The vigil, hosted by UM Pride Network and co-sponsored by Queer People of Color was put on in acknowledgement of Transgender Day of Visibility.
“The vigil tonight gives visibility to those who identify within the transgender community, a community that has faced many hardships in this society,” Brenna Paola, vice president of UM Pride said. “We light these candles because trans lives should be cherished.”
Malik Pridgeon, Queer People of Color executive director, said he hopes the vigil raised more awareness about the violence being targeted at the trans community.
“One of the reasons why they are targeted and murdered is because they don’t have a platform or a level of visibility,” Pridgeon said. “I think it’s important to have things like this so that there is some type of awareness raised around the issue and to let people know that trans lives do matter.”
For some individuals, the vigil hit a little closer to home because it acknowledged the violence against individuals in their own communities.
Beverly Malouf, who identifies as transgender, said she decided to attend the vigil to support her trans brothers and sisters and to help move the community towards a brighter future.

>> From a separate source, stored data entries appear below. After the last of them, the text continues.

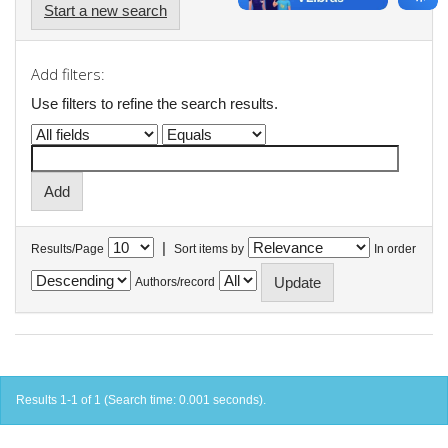
Start a new search
Add filters:
Use filters to refine the search results.
|
Results/Page
Sort items by
In order
Authors/record
Results 1-1 of 1 (Search time: 0.001 seconds).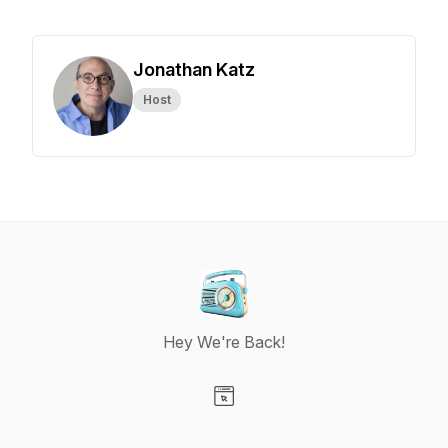
Jonathan Katz
Host
Hey We're Back!
Visit our Website page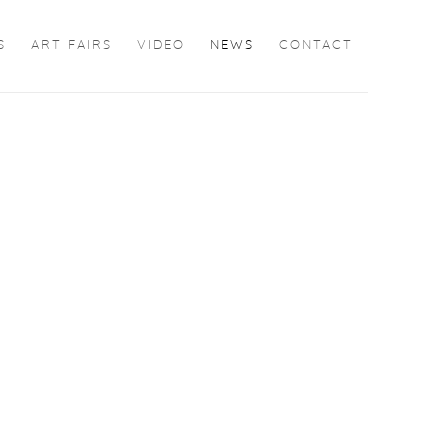
S
ART FAIRS
VIDEO
NEWS
CONTACT
the following image in a popup: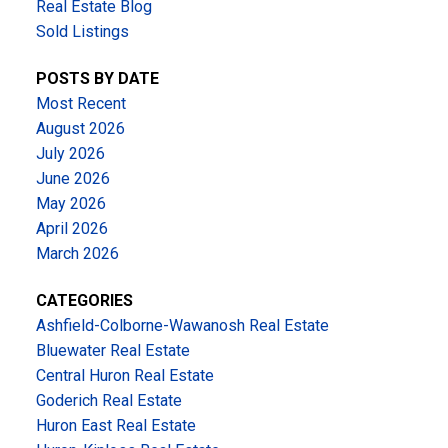
Real Estate Blog
Sold Listings
POSTS BY DATE
Most Recent
August 2026
July 2026
June 2026
May 2026
April 2026
March 2026
CATEGORIES
Ashfield-Colborne-Wawanosh Real Estate
Bluewater Real Estate
Central Huron Real Estate
Goderich Real Estate
Huron East Real Estate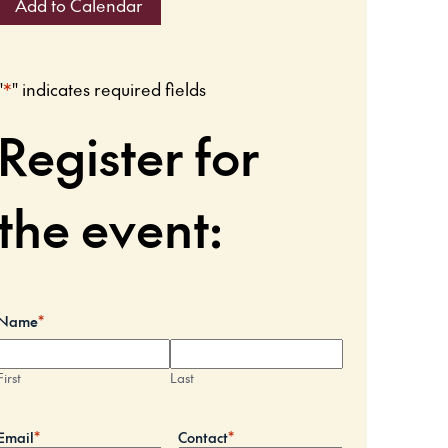
Add to Calendar
"
*
" indicates required fields
Register for
the event:
Name
*
First
Last
Email
*
Contact
*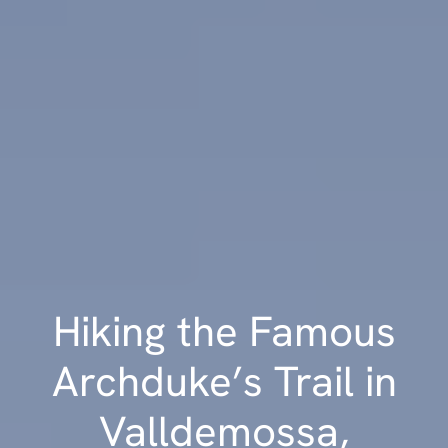
Hiking the Famous
Archduke’s Trail in
Valldemossa,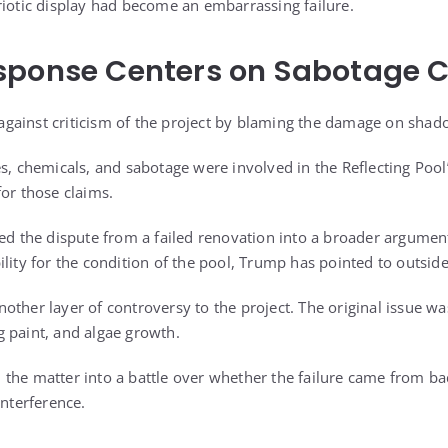
riotic display had become an embarrassing failure.
sponse Centers on Sabotage 
gainst criticism of the project by blaming the damage on shad
s, chemicals, and sabotage were involved in the Reflecting Pool
for those claims.
ted the dispute from a failed renovation into a broader argumen
lity for the condition of the pool, Trump has pointed to outside
ther layer of controversy to the project. The original issue was
 paint, and algae growth.
the matter into a battle over whether the failure came from ba
interference.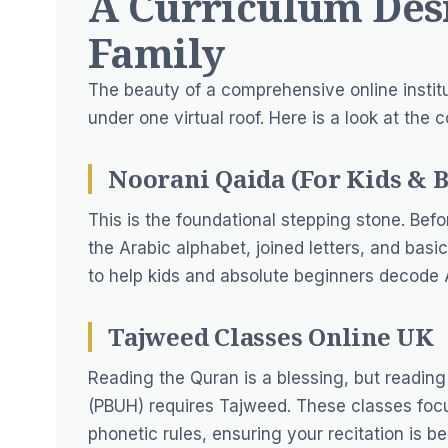
A Curriculum Des
Family
The beauty of a comprehensive online institut
under one virtual roof. Here is a look at the 
Noorani Qaida (For Kids & 
This is the foundational stepping stone. Bef
the Arabic alphabet, joined letters, and bas
to help kids and absolute beginners decode A
Tajweed Classes Online UK
Reading the Quran is a blessing, but readin
(PBUH) requires Tajweed. These classes focus
phonetic rules, ensuring your recitation is b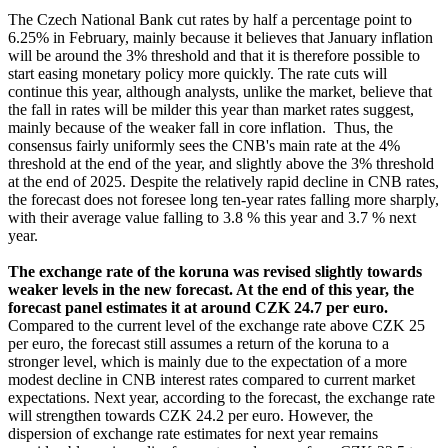
The Czech National Bank cut rates by half a percentage point to
6.25% in February, mainly because it believes that January inflation
will be around the 3% threshold and that it is therefore possible to
start easing monetary policy more quickly. The rate cuts will
continue this year, although analysts, unlike the market, believe that
the fall in rates will be milder this year than market rates suggest,
mainly because of the weaker fall in core inflation. Thus, the
consensus fairly uniformly sees the CNB's main rate at the 4%
threshold at the end of the year, and slightly above the 3% threshold
at the end of 2025. Despite the relatively rapid decline in CNB rates,
the forecast does not foresee long ten-year rates falling more sharply,
with their average value falling to 3.8 % this year and 3.7 % next
year.
The exchange rate of the koruna was revised slightly towards
weaker levels in the new forecast. At the end of this year, the
forecast panel estimates it at around CZK 24.7 per euro.
Compared to the current level of the exchange rate above CZK 25
per euro, the forecast still assumes a return of the koruna to a
stronger level, which is mainly due to the expectation of a more
modest decline in CNB interest rates compared to current market
expectations. Next year, according to the forecast, the exchange rate
will strengthen towards CZK 24.2 per euro. However, the
dispersion of exchange rate estimates for next year remains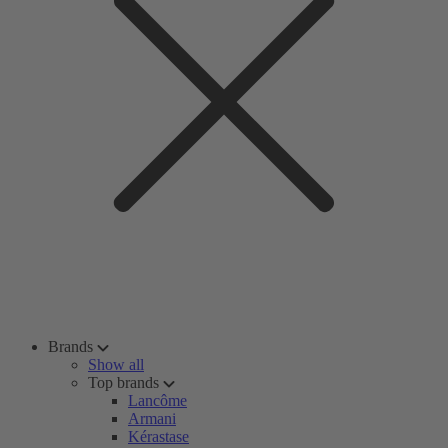
Brands
Show all
Top brands
Lancôme
Armani
Kérastase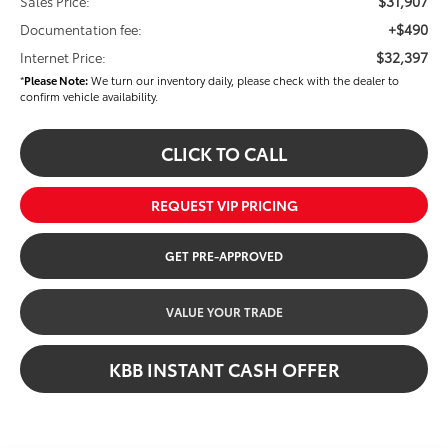
$31,907
Sales Price:
+$490
Documentation fee:
$32,397
Internet Price:
*
Please Note:
We turn our inventory daily, please check with the dealer to
confirm vehicle availability.
CLICK TO CALL
REQUEST VIP PRICING
GET PRE-APPROVED
VALUE YOUR TRADE
KBB INSTANT CASH OFFER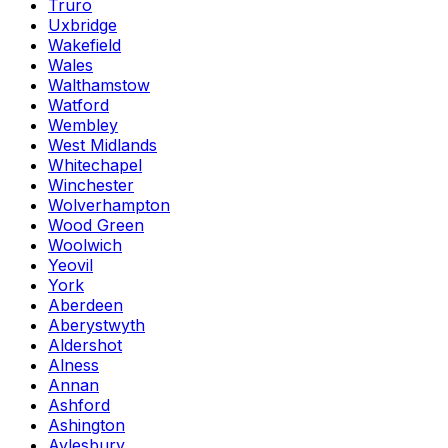
Truro
Uxbridge
Wakefield
Wales
Walthamstow
Watford
Wembley
West Midlands
Whitechapel
Winchester
Wolverhampton
Wood Green
Woolwich
Yeovil
York
Aberdeen
Aberystwyth
Aldershot
Alness
Annan
Ashford
Ashington
Aylesbury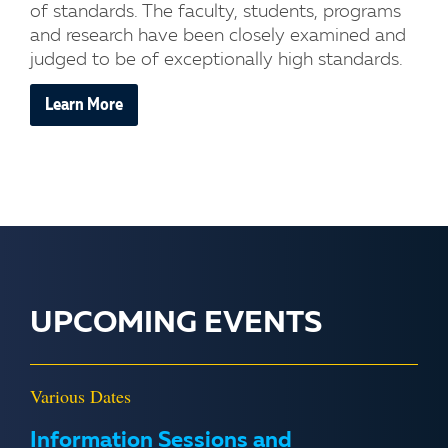
of standards. The faculty, students, programs
and research have been closely examined and
judged to be of exceptionally high standards.
Learn More
UPCOMING EVENTS
Various Dates
Information Sessions and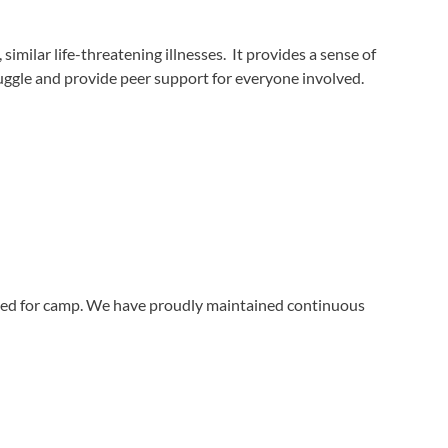
milar life-threatening illnesses. It provides a sense of
ruggle and provide peer support for everyone involved.
ined for camp. We have proudly maintained continuous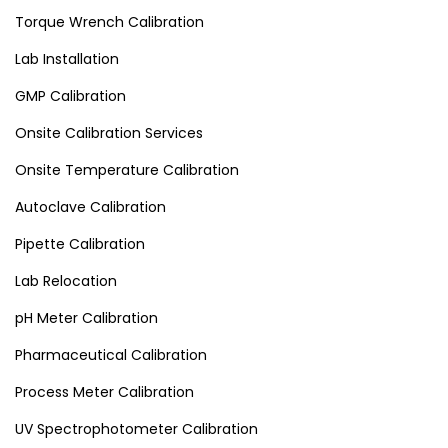
Torque Wrench Calibration
Lab Installation
GMP Calibration
Onsite Calibration Services
Onsite Temperature Calibration
Autoclave Calibration
Pipette Calibration
Lab Relocation
pH Meter Calibration
Pharmaceutical Calibration
Process Meter Calibration
UV Spectrophotometer Calibration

She went on to say that she believes the university could be doing a lot more to ensure that the LGBTQ community feels safe and welcomed on campus and in Oxford.

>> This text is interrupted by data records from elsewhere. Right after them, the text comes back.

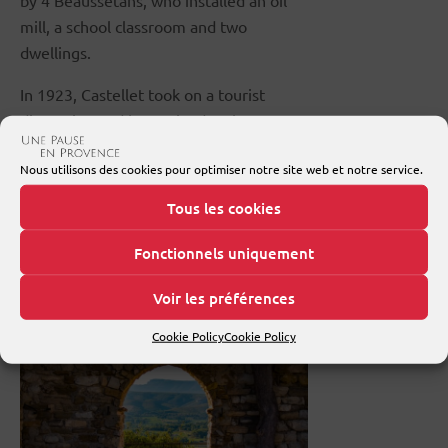
by 4 Beaussétans, who installed an oil
mill, a school classroom and two
dwellings.
In 1923, Castellet took on a tourist
dimension and began its development
plan. Painters, sculptors and
Nous utilisons des cookies pour optimiser notre site web et notre service.
shopkeepers set up shop in the village.
Tous les cookies
What to see in Le
Fonctionnels uniquement
Castellet
Voir les préférences
Cookie Policy
Cookie Policy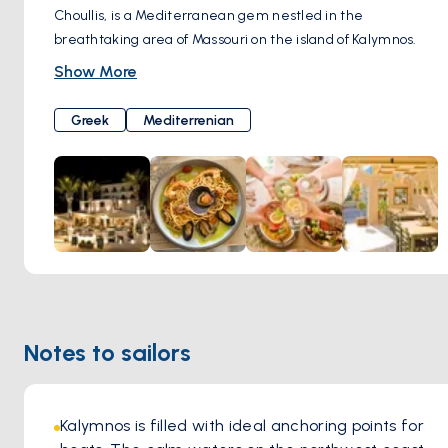
Choullis, is a Mediterranean gem nestled in the
breathtaking area of Massouri on the island of Kalymnos.
With its stunning terrace, accommodating up to 100 guests,
Show More
Prego offers a diverse selection of dishes from Greece and
the Mediterranean region.
Greek
Mediterrenian
Mr. Stavros Choullis, the chef behind Prego, brings a wealth
of experience to the table, having worked as a sous-chef at
an Italian-oriented hotel in Rhodes for many years. His
expertise in Italian cuisine shines through in the menu,
which features a wide selection of pasta dishes and pizzas
baked to perfection in the traditional wood-fired oven.
Beyond its delectable cuisine, Prego Restaurant is
renowned for its relaxed and welcoming atmosphere.
Guests can unwind and enjoy their meals in a cozy and
Notes to sailors
intimate setting, surrounded by the stunning natural
beauty of Kalymnos.
Kalymnos is filled with ideal anchoring points for 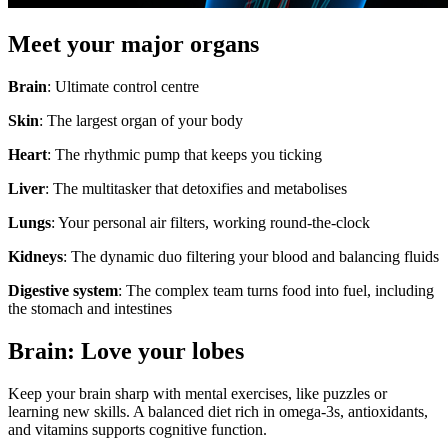
Meet your major organs
Brain
: Ultimate control centre
Skin
: The largest organ of your body
Heart
: The rhythmic pump that keeps you ticking
Liver
: The multitasker that detoxifies and metabolises
Lungs
: Your personal air filters, working round-the-clock
Kidneys
: The dynamic duo filtering your blood and balancing fluids
Digestive system
: The complex team turns food into fuel, including
the stomach and intestines
Brain: Love your lobes
Keep your brain sharp with mental exercises, like puzzles or
learning new skills. A balanced diet rich in omega-3s, antioxidants,
and vitamins supports cognitive function.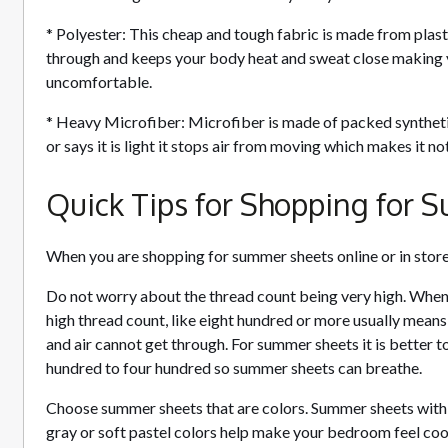
* Polyester: This cheap and tough fabric is made from plastic
through and keeps your body heat and sweat close making 
uncomfortable.
* Heavy Microfiber: Microfiber is made of packed synthetic 
or says it is light it stops air from moving which makes it n
Quick Tips for Shopping for
When you are shopping for summer sheets online or in stor
Do not worry about the thread count being very high. When
high thread count, like eight hundred or more usually means
and air cannot get through. For summer sheets it is better t
hundred to four hundred so summer sheets can breathe.
Choose summer sheets that are colors. Summer sheets with co
gray or soft pastel colors help make your bedroom feel cool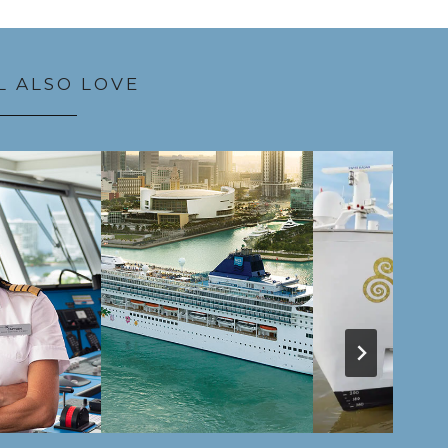
L ALSO LOVE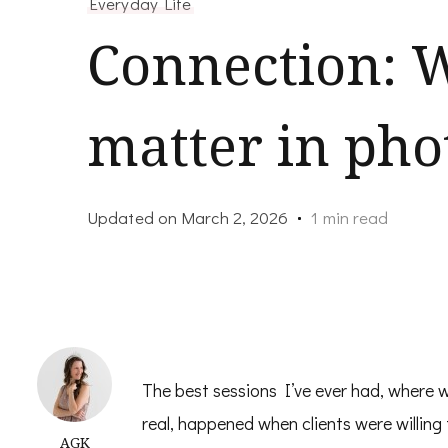
Everyday Life
Connection: W
matter in ph
Updated on
March 2, 2026
1 min read
The best sessions I’ve ever had, where 
real, happened when clients were willing
AGK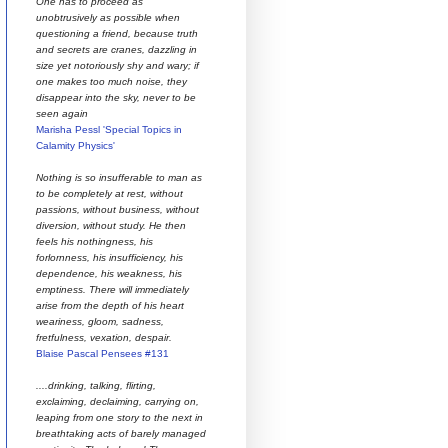
One has to proceed as
unobtrusively as possible when
questioning a friend, because truth
and secrets are cranes, dazzling in
size yet notoriously shy and wary; if
one makes too much noise, they
disappear into the sky, never to be
seen again
Marisha Pessl 'Special Topics in
Calamity Physics'
Nothing is so insufferable to man as
to be completely at rest, without
passions, without business, without
diversion, without study. He then
feels his nothingness, his
forlornness, his insufficiency, his
dependence, his weakness, his
emptiness. There will immediately
arise from the depth of his heart
weariness, gloom, sadness,
fretfulness, vexation, despair.
Blaise Pascal Pensees #131
....drinking, talking, flirting,
exclaiming, declaiming, carrying on,
leaping from one story to the next in
breathtaking acts of barely managed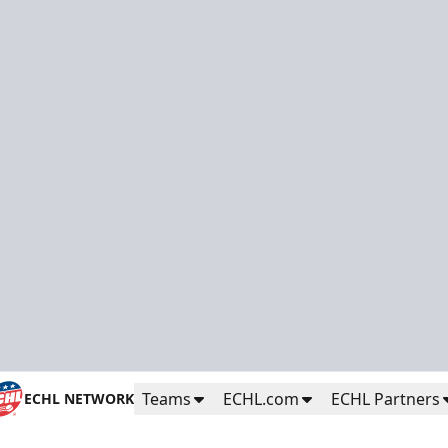
Teams
ECHL.com
ECHL Partners
ECHL NETWORK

“Why isn’t there a support group for transgender individuals, for lesbian individuals, for gay individuals,” Malouf said. “Why isn’t there a group anywhere on campus where you can go and safely meet without fear of harm or anybody finding out?”
Malouf said many places lack the community support she is looking for.
UM Pride Network President Regan Willis, who also identifies as transgender, said the vigil was important because much still needs to change involving the LGBTQ community.
“There are many, many strides to be made in trans visibility, but I think that a common ground is definitely being aware of the murders that happen,” Willis said. “There are seven so far (this year), it blows me away.”
Willis said starting a conversation is the first step to changing the way society views transgender individuals.
“I think that’s definitely a first step that we can realize that it’s not ok and it’s going on and it can further progress the community and build awareness,” Willis said.